In addition to the above issue, the behavior of gawk is also broken in Termux with LC_ALL=C:

$ echo | LC_ALL=C gawk $'/(\xE3\x81\x82)/'   # note: this is equivalent to '/(あ)/'
gawk: cmd. line:1: fatal: unbalanced (

The gawk version in Termux is 5.3.1. This doesn't happen in gawk in other systems (I checked the behavior in 5.3.0 and 5.3.1 in Fedora 41, and 5.3.2 in Arch).

0 replies

algorythmic · 2025-06-30T04:12:19Z

algorythmic
Jun 30, 2025

(Continuing discussion from #25149 (comment), cc: @TomJo2000)

One thing I neglected to mention is that for some programs (including bash) to work correctly we need a functional nl_langinfo(CODESET), as this is currently hardcoded to return "UTF-8".

So there are three total header changes needed:

stdlib.h

213c213,214
< #define MB_CUR_MAX 4
---
> size_t __ctype_get_mb_cur_max(void);
> #define MB_CUR_MAX __ctype_get_mb_cur_max()

langinfo.h

146c146
< 	if (item == CODESET) return "UTF-8";
---
> 	if (item == CODESET) return (MB_CUR_MAX == 1) ? "ASCII" : "UTF-8";

locale.h
Add setlocale wrapper to the end as above

After making these changes, a fresh build of bash behaves correctly:

$ a=$'\xE3\x81\x82'
$ (LC_CTYPE=C; echo "${#a}")
3
$ (LC_CTYPE=C.UTF-8; echo "${#a}")
1

I'd be happy to work on a PR for this in the near future.

3 replies

robertkirkman Jun 30, 2025
Maintainer

Thank you for explaining more,

Unfortunately, when I tried to apply your new changes onto Termux and recompile bash, the resulting build of bash now has a problem where it is crashing immediately and even a build with debug symbols crashes without any backtrace:

Reading symbols from bash...

Work item A:
List every header file that the Termux locale thread says must be changed.
Work item B:
In the rows below, quote the lines starting at the line that contains "ReadCloser is interface" and ending at the line that contains "body -> any", both included.

Stored data entries:
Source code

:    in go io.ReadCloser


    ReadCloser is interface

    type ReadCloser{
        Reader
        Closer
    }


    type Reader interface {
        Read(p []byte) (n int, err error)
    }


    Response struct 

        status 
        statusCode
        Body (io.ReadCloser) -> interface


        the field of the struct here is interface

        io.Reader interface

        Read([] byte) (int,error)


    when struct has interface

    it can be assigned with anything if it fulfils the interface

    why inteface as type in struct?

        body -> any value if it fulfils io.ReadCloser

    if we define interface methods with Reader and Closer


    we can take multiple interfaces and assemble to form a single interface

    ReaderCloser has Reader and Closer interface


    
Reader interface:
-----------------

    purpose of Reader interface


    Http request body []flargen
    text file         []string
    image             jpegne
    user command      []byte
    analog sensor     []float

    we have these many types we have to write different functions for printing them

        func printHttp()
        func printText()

Task output A:
stdlib.h, langinfo.h, locale.h

Task output B:
    ReadCloser is interface

    type ReadCloser{
        Reader
        Closer
    }


    type Reader interface {
        Read(p []byte) (n int, err error)
    }


    Response struct 

        status 
        statusCode
        Body (io.ReadCloser) -> interface


        the field of the struct here is interface

        io.Reader interface

        Read([] byte) (int,error)


    when struct has interface

    it can be assigned with anything if it fulfils the interface

    why inteface as type in struct?

        body -> any value if it fulfils io.ReadCloser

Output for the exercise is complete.